Please retype the whole listing so that it matches the original exactly.

Dataset below:

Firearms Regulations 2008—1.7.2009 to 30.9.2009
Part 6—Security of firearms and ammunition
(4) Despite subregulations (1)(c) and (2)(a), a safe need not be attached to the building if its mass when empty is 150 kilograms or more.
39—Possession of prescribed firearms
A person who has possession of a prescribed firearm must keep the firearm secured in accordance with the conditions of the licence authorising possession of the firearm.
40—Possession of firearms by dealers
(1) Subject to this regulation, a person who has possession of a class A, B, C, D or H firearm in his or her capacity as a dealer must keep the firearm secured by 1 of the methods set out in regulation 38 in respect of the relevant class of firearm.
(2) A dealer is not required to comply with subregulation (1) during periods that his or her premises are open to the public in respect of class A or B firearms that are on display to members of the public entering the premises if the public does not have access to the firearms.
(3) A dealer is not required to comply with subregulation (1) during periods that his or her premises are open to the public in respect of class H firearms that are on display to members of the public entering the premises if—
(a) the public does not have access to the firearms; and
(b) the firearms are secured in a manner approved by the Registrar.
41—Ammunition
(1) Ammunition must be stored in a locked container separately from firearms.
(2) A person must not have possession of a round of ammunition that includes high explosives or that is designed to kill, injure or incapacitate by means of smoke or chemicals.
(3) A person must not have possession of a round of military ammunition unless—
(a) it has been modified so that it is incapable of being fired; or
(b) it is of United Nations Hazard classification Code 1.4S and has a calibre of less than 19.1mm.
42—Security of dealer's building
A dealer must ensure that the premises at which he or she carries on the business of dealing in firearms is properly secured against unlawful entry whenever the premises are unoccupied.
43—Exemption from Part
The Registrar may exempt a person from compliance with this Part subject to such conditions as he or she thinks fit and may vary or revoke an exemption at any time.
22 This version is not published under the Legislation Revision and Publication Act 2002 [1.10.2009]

End of Dataset.

> **Result of this task**:
Firearms Regulations 2008—1.7.2009 to 30.9.2009
Part 6—Security of firearms and ammunition
(4) Despite subregulations (1)(c) and (2)(a), a safe need not be attached to the building if its mass when empty is 150 kilograms or more.
39—Possession of prescribed firearms
A person who has possession of a prescribed firearm must keep the firearm secured in accordance with the conditions of the licence authorising possession of the firearm.
40—Possession of firearms by dealers
(1) Subject to this regulation, a person who has possession of a class A, B, C, D or H firearm in his or her capacity as a dealer must keep the firearm secured by 1 of the methods set out in regulation 38 in respect of the relevant class of firearm.
(2) A dealer is not required to comply with subregulation (1) during periods that his or her premises are open to the public in respect of class A or B firearms that are on display to members of the public entering the premises if the public does not have access to the firearms.
(3) A dealer is not required to comply with subregulation (1) during periods that his or her premises are open to the public in respect of class H firearms that are on display to members of the public entering the premises if—
(a) the public does not have access to the firearms; and
(b) the firearms are secured in a manner approved by the Registrar.
41—Ammunition
(1) Ammunition must be stored in a locked container separately from firearms.
(2) A person must not have possession of a round of ammunition that includes high explosives or that is designed to kill, injure or incapacitate by means of smoke or chemicals.
(3) A person must not have possession of a round of military ammunition unless—
(a) it has been modified so that it is incapable of being fired; or
(b) it is of United Nations Hazard classification Code 1.4S and has a calibre of less than 19.1mm.
42—Security of dealer's building
A dealer must ensure that the premises at which he or she carries on the business of dealing in firearms is properly secured against unlawful entry whenever the premises are unoccupied.
43—Exemption from Part
The Registrar may exempt a person from compliance with this Part subject to such conditions as he or she thinks fit and may vary or revoke an exemption at any time.
22 This version is not published under the Legislation Revision and Publication Act 2002 [1.10.2009]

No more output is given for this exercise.